KEGG and GO analysis of selected top 22 miRNAs and visualization of targeted genes. KEGG pathway analysis results of the top 12 pathways associated with at least 10 analyzed miRNAs (A). GO analysis of cellular components showing 22 analyzed miRNAs significantly associated with EVs development and processing (B). Visualization of genes targeted by selected seven miRNAs: miR-9-5p, miR-196b-5p, miR-182-5p, miR-200b-5p, miR-200c-3p, miR-429 and miR-425-5p (C).

Figure 5

qPCR analysis of selected miRNAs: miR-9-5p (A), miR-182-5p (B), miR-196b-5p (C), miR-200b-5p (D), miR-200c-3p (E), miR-425-5p (F) and miR-429 (G), and in all analyzed cell lines and their EVs. miRNA expression was analyzed using RT-qPCR and normalized to U6 expression using the 2^−ΔΔCT method. Data were analyzed using the Kruskal–Wallis test with Dunn’s post hoc test, and medians ± IQR are shown. * p < 0.05, ** p < 0.01, *** p < 0.001.

Figure 6

qPCR analysis of selected miRNA expression in CRC patients‘ samples, in comparison to healthy donors.

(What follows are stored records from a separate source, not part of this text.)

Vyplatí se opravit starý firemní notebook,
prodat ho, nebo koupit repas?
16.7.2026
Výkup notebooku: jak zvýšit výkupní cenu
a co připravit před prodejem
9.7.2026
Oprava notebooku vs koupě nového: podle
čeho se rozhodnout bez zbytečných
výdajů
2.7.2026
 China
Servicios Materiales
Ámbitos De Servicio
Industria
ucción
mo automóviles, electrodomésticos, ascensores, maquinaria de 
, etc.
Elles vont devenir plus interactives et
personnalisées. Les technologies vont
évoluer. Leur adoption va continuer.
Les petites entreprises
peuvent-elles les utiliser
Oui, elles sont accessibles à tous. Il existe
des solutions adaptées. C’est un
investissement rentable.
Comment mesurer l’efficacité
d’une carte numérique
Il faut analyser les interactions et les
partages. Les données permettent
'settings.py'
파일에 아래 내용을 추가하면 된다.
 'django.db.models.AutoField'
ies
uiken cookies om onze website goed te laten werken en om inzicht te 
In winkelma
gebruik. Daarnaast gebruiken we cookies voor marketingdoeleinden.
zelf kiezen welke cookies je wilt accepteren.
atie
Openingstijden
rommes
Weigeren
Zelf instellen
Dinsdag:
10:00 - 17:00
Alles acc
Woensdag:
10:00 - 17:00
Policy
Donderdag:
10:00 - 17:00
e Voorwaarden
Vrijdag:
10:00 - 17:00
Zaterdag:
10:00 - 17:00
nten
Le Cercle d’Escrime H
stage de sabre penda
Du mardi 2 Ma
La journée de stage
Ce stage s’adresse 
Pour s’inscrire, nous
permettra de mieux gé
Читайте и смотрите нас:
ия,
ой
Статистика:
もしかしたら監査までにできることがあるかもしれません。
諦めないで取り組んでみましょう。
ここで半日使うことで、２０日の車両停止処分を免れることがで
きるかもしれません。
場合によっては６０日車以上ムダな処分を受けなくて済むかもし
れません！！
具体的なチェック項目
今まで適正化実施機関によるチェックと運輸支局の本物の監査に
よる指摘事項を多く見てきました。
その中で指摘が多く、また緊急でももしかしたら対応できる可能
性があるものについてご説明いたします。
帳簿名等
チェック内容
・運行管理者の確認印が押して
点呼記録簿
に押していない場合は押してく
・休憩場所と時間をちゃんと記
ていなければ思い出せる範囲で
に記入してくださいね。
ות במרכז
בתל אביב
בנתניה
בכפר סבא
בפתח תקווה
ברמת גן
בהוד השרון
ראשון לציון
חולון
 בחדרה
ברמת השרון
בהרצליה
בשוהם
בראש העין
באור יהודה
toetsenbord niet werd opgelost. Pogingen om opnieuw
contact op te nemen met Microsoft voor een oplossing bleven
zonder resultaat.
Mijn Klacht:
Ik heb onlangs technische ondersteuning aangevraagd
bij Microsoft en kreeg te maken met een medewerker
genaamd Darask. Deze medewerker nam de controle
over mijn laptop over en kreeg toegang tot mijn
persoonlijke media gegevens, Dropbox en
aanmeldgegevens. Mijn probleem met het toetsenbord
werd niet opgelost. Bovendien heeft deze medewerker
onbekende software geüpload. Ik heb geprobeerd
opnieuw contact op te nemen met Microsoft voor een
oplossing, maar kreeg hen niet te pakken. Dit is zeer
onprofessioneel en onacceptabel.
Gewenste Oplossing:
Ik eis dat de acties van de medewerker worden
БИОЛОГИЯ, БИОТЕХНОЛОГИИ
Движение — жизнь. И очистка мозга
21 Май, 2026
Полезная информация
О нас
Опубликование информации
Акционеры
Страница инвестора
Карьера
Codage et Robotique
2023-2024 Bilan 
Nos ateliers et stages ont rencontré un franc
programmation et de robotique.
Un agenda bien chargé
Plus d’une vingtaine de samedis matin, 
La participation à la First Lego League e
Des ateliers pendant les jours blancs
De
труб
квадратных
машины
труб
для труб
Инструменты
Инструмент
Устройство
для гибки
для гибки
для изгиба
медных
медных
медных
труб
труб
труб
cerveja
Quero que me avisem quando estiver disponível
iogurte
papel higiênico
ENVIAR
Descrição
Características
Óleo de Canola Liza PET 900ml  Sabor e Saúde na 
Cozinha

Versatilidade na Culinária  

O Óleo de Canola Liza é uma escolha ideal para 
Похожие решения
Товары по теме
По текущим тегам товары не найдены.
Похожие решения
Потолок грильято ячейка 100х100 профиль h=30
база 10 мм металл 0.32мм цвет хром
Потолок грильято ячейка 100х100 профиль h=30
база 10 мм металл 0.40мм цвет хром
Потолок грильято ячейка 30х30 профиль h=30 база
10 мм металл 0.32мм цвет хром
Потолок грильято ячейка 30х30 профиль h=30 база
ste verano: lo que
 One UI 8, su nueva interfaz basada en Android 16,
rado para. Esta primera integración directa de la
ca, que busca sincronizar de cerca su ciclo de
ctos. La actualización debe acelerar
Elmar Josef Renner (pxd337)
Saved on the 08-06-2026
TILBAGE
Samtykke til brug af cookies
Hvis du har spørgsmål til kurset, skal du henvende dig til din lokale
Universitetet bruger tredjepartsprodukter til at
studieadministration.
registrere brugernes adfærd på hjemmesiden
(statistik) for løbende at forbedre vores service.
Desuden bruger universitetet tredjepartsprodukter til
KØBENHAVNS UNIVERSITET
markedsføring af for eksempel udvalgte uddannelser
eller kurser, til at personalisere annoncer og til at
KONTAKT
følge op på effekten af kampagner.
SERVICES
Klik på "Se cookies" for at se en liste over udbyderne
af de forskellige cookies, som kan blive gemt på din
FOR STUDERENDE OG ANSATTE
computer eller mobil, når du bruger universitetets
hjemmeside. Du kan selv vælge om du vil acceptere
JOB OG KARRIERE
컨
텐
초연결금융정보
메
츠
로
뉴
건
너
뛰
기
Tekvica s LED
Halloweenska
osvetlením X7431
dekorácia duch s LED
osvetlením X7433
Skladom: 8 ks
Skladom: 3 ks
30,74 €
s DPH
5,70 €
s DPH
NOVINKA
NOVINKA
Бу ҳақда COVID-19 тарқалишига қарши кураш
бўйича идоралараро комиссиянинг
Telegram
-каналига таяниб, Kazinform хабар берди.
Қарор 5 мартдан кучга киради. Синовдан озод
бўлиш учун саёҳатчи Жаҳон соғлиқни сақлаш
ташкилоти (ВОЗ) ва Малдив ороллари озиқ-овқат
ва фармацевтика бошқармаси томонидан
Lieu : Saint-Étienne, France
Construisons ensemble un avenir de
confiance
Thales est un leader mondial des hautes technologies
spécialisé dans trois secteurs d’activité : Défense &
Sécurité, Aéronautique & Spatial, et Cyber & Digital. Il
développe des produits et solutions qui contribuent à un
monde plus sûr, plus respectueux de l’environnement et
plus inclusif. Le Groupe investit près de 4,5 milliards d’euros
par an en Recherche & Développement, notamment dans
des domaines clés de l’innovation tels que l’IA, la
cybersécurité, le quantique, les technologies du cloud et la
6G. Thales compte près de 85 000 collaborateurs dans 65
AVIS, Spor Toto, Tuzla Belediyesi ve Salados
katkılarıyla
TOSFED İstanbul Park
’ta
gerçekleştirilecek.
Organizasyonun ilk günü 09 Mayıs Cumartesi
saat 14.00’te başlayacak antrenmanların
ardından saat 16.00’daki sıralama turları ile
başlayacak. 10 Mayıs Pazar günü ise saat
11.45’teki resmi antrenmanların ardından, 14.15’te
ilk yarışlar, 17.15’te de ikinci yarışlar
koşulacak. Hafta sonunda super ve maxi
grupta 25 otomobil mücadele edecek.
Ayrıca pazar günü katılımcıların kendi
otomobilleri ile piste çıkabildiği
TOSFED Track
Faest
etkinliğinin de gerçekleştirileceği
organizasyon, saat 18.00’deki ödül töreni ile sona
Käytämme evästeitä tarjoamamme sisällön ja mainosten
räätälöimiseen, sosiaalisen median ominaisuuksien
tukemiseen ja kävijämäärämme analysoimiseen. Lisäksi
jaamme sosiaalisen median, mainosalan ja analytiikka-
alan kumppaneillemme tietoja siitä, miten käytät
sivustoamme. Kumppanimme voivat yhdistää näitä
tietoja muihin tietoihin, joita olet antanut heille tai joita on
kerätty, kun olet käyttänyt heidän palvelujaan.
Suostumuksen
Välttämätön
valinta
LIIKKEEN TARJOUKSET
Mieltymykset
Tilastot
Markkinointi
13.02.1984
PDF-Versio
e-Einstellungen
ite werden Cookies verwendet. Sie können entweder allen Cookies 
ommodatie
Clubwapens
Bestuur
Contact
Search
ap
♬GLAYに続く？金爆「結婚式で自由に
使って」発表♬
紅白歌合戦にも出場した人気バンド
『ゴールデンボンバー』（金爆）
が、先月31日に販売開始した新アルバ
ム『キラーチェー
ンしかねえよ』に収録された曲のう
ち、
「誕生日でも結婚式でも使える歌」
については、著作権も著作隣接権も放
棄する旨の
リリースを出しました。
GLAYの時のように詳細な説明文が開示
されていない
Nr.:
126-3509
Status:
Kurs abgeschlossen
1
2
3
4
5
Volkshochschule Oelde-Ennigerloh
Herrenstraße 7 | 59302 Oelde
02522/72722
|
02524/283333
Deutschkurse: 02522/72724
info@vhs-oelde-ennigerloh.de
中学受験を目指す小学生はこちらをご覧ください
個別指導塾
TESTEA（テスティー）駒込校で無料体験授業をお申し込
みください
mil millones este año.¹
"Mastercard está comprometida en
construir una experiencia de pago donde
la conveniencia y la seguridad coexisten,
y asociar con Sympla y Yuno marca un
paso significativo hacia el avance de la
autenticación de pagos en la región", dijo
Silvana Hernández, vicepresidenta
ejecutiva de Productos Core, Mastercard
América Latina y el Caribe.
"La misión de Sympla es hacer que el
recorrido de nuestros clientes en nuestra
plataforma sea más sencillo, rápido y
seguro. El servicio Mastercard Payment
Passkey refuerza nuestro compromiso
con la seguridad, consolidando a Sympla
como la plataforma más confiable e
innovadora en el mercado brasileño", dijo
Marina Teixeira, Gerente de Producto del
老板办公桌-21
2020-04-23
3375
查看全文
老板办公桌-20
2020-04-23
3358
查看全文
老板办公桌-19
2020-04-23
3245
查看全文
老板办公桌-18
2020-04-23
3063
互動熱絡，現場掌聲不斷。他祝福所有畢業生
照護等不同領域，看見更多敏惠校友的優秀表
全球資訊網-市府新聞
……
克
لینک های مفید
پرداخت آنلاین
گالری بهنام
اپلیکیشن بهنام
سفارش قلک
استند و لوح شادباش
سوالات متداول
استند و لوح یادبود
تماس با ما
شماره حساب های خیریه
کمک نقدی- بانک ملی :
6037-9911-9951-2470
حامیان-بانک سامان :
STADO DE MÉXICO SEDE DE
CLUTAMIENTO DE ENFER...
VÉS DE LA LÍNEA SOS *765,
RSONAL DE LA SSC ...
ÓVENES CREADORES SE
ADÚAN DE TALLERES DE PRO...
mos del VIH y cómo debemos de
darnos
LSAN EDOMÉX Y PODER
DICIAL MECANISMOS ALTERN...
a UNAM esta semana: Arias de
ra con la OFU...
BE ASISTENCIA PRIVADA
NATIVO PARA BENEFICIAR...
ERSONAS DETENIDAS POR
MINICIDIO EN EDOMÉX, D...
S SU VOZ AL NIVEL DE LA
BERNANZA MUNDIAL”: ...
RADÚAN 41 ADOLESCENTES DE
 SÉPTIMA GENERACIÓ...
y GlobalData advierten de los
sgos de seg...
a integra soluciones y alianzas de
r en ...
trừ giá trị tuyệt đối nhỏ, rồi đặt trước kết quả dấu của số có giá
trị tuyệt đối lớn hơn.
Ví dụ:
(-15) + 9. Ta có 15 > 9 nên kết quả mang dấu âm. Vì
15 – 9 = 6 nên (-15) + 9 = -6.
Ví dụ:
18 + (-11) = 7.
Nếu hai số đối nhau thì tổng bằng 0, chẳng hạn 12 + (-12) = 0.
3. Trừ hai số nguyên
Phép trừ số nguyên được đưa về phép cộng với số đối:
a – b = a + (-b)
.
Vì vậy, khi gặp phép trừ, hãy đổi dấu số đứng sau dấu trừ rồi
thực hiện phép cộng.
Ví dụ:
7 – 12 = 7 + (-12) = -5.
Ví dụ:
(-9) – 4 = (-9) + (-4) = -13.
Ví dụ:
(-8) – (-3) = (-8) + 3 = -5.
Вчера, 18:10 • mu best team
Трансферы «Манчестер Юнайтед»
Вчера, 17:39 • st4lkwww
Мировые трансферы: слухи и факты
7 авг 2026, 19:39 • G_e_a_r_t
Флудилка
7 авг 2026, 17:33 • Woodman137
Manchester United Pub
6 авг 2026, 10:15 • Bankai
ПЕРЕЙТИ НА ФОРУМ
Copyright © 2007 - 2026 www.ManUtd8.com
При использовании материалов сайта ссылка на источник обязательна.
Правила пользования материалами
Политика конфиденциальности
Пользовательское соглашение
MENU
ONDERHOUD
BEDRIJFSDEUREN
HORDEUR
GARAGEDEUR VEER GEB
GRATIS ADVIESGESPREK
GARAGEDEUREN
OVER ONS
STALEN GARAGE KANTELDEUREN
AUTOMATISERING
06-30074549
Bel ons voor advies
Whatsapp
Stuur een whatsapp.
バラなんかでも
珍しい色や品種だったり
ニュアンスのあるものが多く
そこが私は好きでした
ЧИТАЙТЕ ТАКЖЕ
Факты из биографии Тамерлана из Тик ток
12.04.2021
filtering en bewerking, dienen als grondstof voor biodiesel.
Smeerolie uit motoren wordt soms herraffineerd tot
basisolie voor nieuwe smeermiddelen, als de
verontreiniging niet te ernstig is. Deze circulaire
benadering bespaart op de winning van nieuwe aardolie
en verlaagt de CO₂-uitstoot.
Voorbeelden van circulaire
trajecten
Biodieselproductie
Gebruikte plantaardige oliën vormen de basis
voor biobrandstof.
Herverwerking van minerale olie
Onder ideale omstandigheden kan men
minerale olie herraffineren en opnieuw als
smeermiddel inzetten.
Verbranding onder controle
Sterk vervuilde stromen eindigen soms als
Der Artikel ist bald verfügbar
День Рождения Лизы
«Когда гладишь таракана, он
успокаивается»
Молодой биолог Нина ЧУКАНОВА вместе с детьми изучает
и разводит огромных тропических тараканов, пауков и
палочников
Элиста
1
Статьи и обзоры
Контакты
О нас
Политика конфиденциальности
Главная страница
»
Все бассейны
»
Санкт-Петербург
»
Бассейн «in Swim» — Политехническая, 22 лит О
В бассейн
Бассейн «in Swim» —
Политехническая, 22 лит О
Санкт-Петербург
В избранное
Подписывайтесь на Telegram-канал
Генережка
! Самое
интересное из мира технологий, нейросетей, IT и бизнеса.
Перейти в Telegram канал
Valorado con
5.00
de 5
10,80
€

The expression of seven selected miRNAs in tumor samples obtained from CRC patients (A). miR-182-5p, miR-196-5p, miR-425-5p and miR-429 expression in EVs isolated from patients’ plasma (B). The analysis was performed in CRC patients (n = 9) and healthy donors (n = 9). miRNA expression was analyzed using RT-qPCR and normalized to U6 expression using the 2^−ΔΔCT method. Data were analyzed using the Kruskal–Wallis test with Dunn’s post-hoc test (A) or Mann–Whitney test (B), and medians ± IQR are shown. Asterisks mark significant differences: * p < 0.05, ** p < 0.01.